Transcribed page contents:
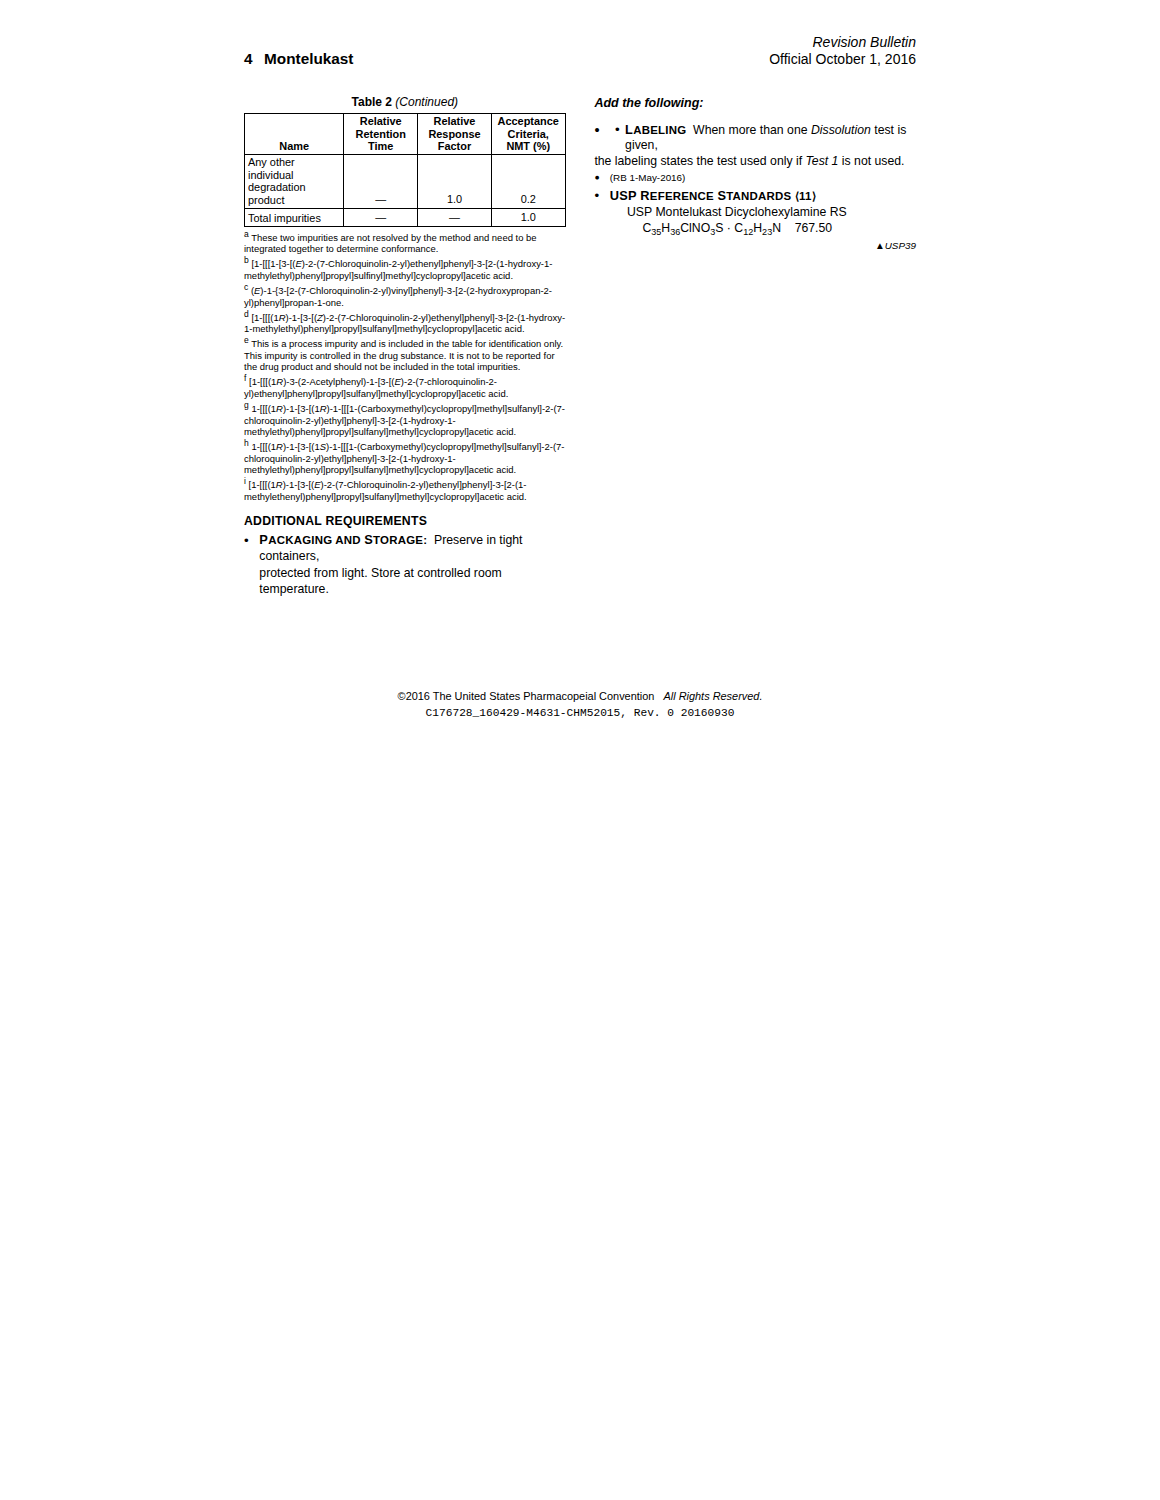4 Montelukast
Revision Bulletin
Official October 1, 2016
Table 2 (Continued)
| Name | Relative Retention Time | Relative Response Factor | Acceptance Criteria, NMT (%) |
| --- | --- | --- | --- |
| Any other individual degradation product | — | 1.0 | 0.2 |
| Total impurities | — | — | 1.0 |
a These two impurities are not resolved by the method and need to be integrated together to determine conformance.
b [1-[[[1-[3-[(E)-2-(7-Chloroquinolin-2-yl)ethenyl]phenyl]-3-[2-(1-hydroxy-1-methylethyl)phenyl]propyl]sulfinyl]methyl]cyclopropyl]acetic acid.
c (E)-1-{3-[2-(7-Chloroquinolin-2-yl)vinyl]phenyl}-3-[2-(2-hydroxypropan-2-yl)phenyl]propan-1-one.
d [1-[[[(1R)-1-[3-[(Z)-2-(7-Chloroquinolin-2-yl)ethenyl]phenyl]-3-[2-(1-hydroxy-1-methylethyl)phenyl]propyl]sulfanyl]methyl]cyclopropyl]acetic acid.
e This is a process impurity and is included in the table for identification only. This impurity is controlled in the drug substance. It is not to be reported for the drug product and should not be included in the total impurities.
f [1-[[[(1R)-3-(2-Acetylphenyl)-1-[3-[(E)-2-(7-chloroquinolin-2-yl)ethenyl]phenyl]propyl]sulfanyl]methyl]cyclopropyl]acetic acid.
g 1-[[[(1R)-1-[3-[(1R)-1-[[[1-(Carboxymethyl)cyclopropyl]methyl]sulfanyl]-2-(7-chloroquinolin-2-yl)ethyl]phenyl]-3-[2-(1-hydroxy-1-methylethyl)phenyl]propyl]sulfanyl]methyl]cyclopropyl]acetic acid.
h 1-[[[(1R)-1-[3-[(1S)-1-[[[1-(Carboxymethyl)cyclopropyl]methyl]sulfanyl]-2-(7-chloroquinolin-2-yl)ethyl]phenyl]-3-[2-(1-hydroxy-1-methylethyl)phenyl]propyl]sulfanyl]methyl]cyclopropyl]acetic acid.
i [1-[[[(1R)-1-[3-[(E)-2-(7-Chloroquinolin-2-yl)ethenyl]phenyl]-3-[2-(1-methylethenyl)phenyl]propyl]sulfanyl]methyl]cyclopropyl]acetic acid.
Additional Requirements
PACKAGING AND STORAGE: Preserve in tight containers,
protected from light. Store at controlled room
temperature.
Add the following:
LABELING When more than one Dissolution test is given,
the labeling states the test used only if Test 1 is not used.
(RB 1-May-2016)
USP REFERENCE STANDARDS ⟨11⟩
USP Montelukast Dicyclohexylamine RS
C35H36ClNO3S · C12H23N 767.50
▲USP39
©2016 The United States Pharmacopeial Convention All Rights Reserved.
C176728_160429-M4631-CHM52015, Rev. 0 20160930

▸ **Exercise**
Up to and including the line containing "All Rights Reserved.", repeat every line from the start of the data, but none of the pictures.

▸ **Written reply**
4 Montelukast
Revision Bulletin
Official October 1, 2016
Table 2 (Continued)
| Name | Relative Retention Time | Relative Response Factor | Acceptance Criteria, NMT (%) |
| --- | --- | --- | --- |
| Any other individual degradation product | — | 1.0 | 0.2 |
| Total impurities | — | — | 1.0 |
a These two impurities are not resolved by the method and need to be integrated together to determine conformance.
b [1-[[[1-[3-[(E)-2-(7-Chloroquinolin-2-yl)ethenyl]phenyl]-3-[2-(1-hydroxy-1-methylethyl)phenyl]propyl]sulfinyl]methyl]cyclopropyl]acetic acid.
c (E)-1-{3-[2-(7-Chloroquinolin-2-yl)vinyl]phenyl}-3-[2-(2-hydroxypropan-2-yl)phenyl]propan-1-one.
d [1-[[[(1R)-1-[3-[(Z)-2-(7-Chloroquinolin-2-yl)ethenyl]phenyl]-3-[2-(1-hydroxy-1-methylethyl)phenyl]propyl]sulfanyl]methyl]cyclopropyl]acetic acid.
e This is a process impurity and is included in the table for identification only. This impurity is controlled in the drug substance. It is not to be reported for the drug product and should not be included in the total impurities.
f [1-[[[(1R)-3-(2-Acetylphenyl)-1-[3-[(E)-2-(7-chloroquinolin-2-yl)ethenyl]phenyl]propyl]sulfanyl]methyl]cyclopropyl]acetic acid.
g 1-[[[(1R)-1-[3-[(1R)-1-[[[1-(Carboxymethyl)cyclopropyl]methyl]sulfanyl]-2-(7-chloroquinolin-2-yl)ethyl]phenyl]-3-[2-(1-hydroxy-1-methylethyl)phenyl]propyl]sulfanyl]methyl]cyclopropyl]acetic acid.
h 1-[[[(1R)-1-[3-[(1S)-1-[[[1-(Carboxymethyl)cyclopropyl]methyl]sulfanyl]-2-(7-chloroquinolin-2-yl)ethyl]phenyl]-3-[2-(1-hydroxy-1-methylethyl)phenyl]propyl]sulfanyl]methyl]cyclopropyl]acetic acid.
i [1-[[[(1R)-1-[3-[(E)-2-(7-Chloroquinolin-2-yl)ethenyl]phenyl]-3-[2-(1-methylethenyl)phenyl]propyl]sulfanyl]methyl]cyclopropyl]acetic acid.
Additional Requirements
PACKAGING AND STORAGE: Preserve in tight containers,
protected from light. Store at controlled room
temperature.
Add the following:
LABELING When more than one Dissolution test is given,
the labeling states the test used only if Test 1 is not used.
(RB 1-May-2016)
USP REFERENCE STANDARDS ⟨11⟩
USP Montelukast Dicyclohexylamine RS
C35H36ClNO3S · C12H23N 767.50
▲USP39
©2016 The United States Pharmacopeial Convention All Rights Reserved.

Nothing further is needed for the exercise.